In the little parable, I assume that the Pharisee speaks the truth when he says he’s not guilty of dishonesty (except to himself) or adultery, and that he fasts and contributes substantially to the temple.  He’s probably not bad -- at least he thanks God for his good fortune -- but with his easy conscience and self-satisfaction, he’s missed the whole point of his identity, his relationship with God.   The tax collector (“publican” in some translations) is probably guilty of some greedy and dishonest actions, but somehow he knows who he is and Who God is.   He “beat his breast and prayed, ‘O God, be merciful to me, a sinner.’”
We are all limited creatures.  We are all sinners.  And our limited knowledge, good deeds, fasting and tithing are not enough. The first reading from Hosea and the Psalm’s refrain both give us the key line, “It is love / mercy I desire, and not sacrifice.”    Not pious rituals, not the usual donation, not the well-rewarded public service – but, as the Psalm says, “A heart contrite and humbled, O God, you will not spurn.”
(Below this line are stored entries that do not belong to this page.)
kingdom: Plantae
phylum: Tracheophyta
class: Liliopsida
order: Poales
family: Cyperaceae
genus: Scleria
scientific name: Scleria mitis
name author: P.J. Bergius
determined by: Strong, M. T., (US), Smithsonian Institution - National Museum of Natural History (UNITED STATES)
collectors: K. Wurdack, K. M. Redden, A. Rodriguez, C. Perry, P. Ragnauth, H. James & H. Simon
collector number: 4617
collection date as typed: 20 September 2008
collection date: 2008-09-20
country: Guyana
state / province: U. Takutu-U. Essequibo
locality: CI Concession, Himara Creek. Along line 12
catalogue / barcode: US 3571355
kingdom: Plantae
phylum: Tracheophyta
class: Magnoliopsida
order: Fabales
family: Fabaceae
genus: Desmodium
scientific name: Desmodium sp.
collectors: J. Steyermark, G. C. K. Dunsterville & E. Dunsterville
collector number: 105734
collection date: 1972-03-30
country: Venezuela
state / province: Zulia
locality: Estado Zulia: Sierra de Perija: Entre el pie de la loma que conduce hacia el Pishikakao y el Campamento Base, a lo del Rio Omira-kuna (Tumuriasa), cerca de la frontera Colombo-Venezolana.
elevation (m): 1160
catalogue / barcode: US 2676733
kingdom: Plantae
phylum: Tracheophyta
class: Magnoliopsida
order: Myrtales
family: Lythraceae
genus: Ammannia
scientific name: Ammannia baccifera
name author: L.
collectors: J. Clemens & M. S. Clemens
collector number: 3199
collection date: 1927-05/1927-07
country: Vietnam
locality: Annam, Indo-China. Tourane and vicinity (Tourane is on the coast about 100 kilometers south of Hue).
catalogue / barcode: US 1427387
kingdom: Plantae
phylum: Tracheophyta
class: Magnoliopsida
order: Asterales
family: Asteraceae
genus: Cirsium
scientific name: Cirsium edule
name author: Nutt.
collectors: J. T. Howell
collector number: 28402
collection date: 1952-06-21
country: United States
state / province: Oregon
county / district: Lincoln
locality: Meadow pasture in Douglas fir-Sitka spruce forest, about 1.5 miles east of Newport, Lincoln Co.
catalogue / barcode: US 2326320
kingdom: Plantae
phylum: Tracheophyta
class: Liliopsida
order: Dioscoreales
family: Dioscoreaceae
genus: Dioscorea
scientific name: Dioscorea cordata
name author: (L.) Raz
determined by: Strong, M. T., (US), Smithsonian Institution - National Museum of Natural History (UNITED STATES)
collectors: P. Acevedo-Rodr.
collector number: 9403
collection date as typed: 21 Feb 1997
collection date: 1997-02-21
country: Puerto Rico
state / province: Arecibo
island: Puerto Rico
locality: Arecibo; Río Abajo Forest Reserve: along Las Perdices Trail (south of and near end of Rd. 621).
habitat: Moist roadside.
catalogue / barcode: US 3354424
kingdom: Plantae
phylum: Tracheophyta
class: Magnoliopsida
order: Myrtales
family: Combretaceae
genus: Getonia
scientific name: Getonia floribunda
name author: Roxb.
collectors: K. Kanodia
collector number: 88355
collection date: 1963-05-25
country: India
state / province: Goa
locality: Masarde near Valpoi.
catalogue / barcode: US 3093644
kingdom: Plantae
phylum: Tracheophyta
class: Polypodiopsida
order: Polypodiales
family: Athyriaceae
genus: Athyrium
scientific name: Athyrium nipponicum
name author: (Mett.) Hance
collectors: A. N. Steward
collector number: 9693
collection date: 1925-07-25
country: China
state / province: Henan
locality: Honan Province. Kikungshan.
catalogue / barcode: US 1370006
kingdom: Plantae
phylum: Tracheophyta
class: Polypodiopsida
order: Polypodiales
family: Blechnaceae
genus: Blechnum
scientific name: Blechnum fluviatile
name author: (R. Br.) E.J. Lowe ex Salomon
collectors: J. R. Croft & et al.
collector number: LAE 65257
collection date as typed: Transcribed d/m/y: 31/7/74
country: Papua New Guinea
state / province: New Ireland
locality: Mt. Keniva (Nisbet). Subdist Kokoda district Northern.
The “burnt offering” that the psalm says God won’t accept is like the prayer of the Pharisee, while the “contrite spirit” is the spirit of the tax collector, who “went home justified.”  And while we cannot be sure of many details about the historical St. Patrick, we do have enough evidence and a few actual writings to know him to have been outstandingly courageous, industrious, dedicated, successful – and always humble.    So on this Lenten Saturday, this happy feast day, I pray as Patrick must have done, the words of our brother the tax collector, “O God, be merciful to me, a sinner.”